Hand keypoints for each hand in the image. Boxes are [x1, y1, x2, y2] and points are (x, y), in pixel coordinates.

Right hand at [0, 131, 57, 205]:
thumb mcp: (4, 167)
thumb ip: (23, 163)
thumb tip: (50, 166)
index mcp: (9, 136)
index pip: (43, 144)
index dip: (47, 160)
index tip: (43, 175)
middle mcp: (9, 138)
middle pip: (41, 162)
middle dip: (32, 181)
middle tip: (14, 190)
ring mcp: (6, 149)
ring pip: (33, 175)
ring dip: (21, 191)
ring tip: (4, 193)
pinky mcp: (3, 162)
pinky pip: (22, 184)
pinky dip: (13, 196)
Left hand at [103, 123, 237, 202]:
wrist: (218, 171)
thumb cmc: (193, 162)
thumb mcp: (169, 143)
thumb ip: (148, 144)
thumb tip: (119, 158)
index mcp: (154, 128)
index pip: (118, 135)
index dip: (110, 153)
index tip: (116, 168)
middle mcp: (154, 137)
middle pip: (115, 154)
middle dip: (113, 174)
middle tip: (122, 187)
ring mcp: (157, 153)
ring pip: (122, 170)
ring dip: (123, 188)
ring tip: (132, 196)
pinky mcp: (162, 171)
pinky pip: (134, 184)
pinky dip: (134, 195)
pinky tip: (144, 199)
◆ ◆ ◆ ◆ ◆ ◆ ◆
Goal of the exercise: Scan the entries for the word "thumb". Report each line that has it.

Finished exercise:
thumb mcp: (4, 167)
thumb ip: (23, 163)
thumb tip: (50, 166)
thumb cmc: (193, 162)
thumb mcp: (169, 143)
thumb ip: (148, 144)
thumb tip: (119, 158)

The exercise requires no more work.